Around 1955, patients appeared complaining of loss of sensation or numbness in the feet after the gastro intistional disorder. Many patients also complained of impaired vision and difficulty in ambulation due to paralysis in the lower limbs. Thus, it became a social problem of a rare disease with an unknown cause.
Around 1957, large outbreaks occurred in various regions around Japan, suggesting it was a contagious disease. As a polio epidemic occurred from 1960 to 1961, it was sometimes called “adult polio.” A virus was suspected as the cause, and the discoveries of SMON virus were reported (but not proven in an additional study), which was picked up by the mass media. Since SMON was considered a contagious disease, patients were discriminated against and often suffered in society.
In June 1970, the true cause was revealed. SMON patients would sometimes experience a greenish tongue, stool, and urine, and an analysis of the green urine crystals revealed that the green substance was chinoform.
Chinoform was commonly used as an antiflatulent at that time. In August 1970, investigation results indicated that all SMON patients had been administered chinoform. SMON occurred earlier and was more severe in patients given a higher dose. Based on those findings, the Ministry of Health and Welfare made the decision to ban the use of chinoform at the Central Pharmaceutical Affairs Council held on September 7. After taking measures to discontinue marketing and suspend use of the drug, occurrences of SMON after September rapidly decreased, and are no longer found.

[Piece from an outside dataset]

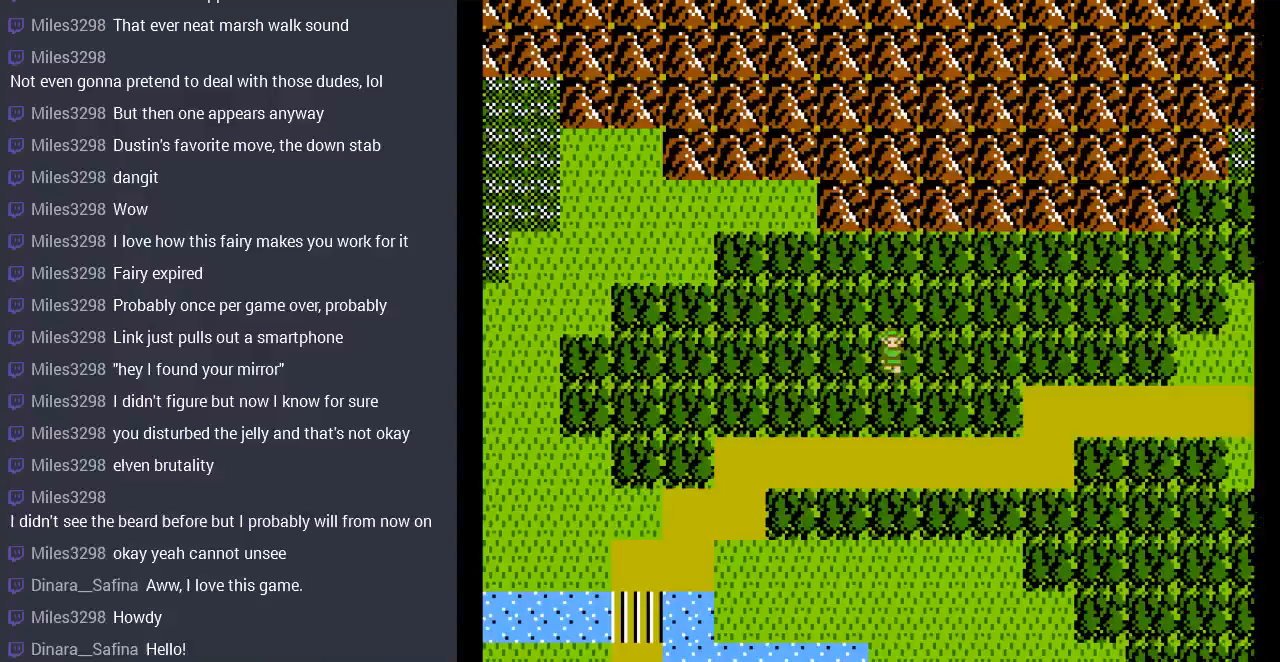
{"buttons": [], "events": []}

Chinoform (clioquinol) was developed as a bactericidal topical drug in Switzerland in 1899. It had been used as an oral medicine for intestinal sterilization since 1920s as it was assumed to not be absorbed through the intestines. However, a suspected case of SMON was found in 1935 in Argentina, so Switzerland designated chinoform as a deleterious substance. The Japanese government followed suit. However, the deleterious substance designation was cancelled in Japan in 1939, and production of the drug was expanded for the use in the army.
Japan was in a chaotic situation immediately after the World War II, so the Pharmaceutical Affairs Council of the Ministry of Health and Welfare simultaneously approved all drugs listed in both domestic and foreign pharmacopeias. Some indications were added for chinoform, and an increase of dose was also approved. The dose had been increased after establishment of a national system for public health insurance in 1961, and many over-the-counter products contained chinoform. There were 186 products containing chinoform, making it difficult to identify the cause of SMON. While chinoform was assumed not to be taken into the body, it was actually absorbed through the intestines, where it invaded nerve tissue, resulting in the onset of SMON. The onset of SMON was also confirmed by administering chinoform to dogs, experimentally.
Since chinoform was identified as a cause of SMON, anger grew among patients who had been treated as having a rare curious disease of unknown cause or a contagious disease. A liability suit was filed against the pharmaceutical company manufacturing and marketing chinoform and the government, which had approved its use. About 11,000 patients were identified as having SMON, and a reconciliation was reached in 1979 after the lawsuit had gone on for years, with the condition that the cause of SMON would be investigated and that permanent measures for patients would be taken.
For permanent measures, it was decided to investigate the causes of SMON, develop treatment methods, ensure outcomes through health check-ups and other means, and conduct health management. That work has been taken over by the Research Committee on SMON, organized by MHLW’s Research on Intractable Diseases Policy.